Collected data:

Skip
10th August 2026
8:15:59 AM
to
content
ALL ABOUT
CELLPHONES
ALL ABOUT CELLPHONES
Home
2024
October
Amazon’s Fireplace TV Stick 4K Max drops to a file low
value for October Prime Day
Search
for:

**What you need to do:** Can you update the material above so that each "CELLPHONES" becomes "SMARTPHONES", with everything else left unchanged?

**Response to the task:**
Skip
10th August 2026
8:15:59 AM
to
content
ALL ABOUT
SMARTPHONES
ALL ABOUT SMARTPHONES
Home
2024
October
Amazon’s Fireplace TV Stick 4K Max drops to a file low
value for October Prime Day
Search
for:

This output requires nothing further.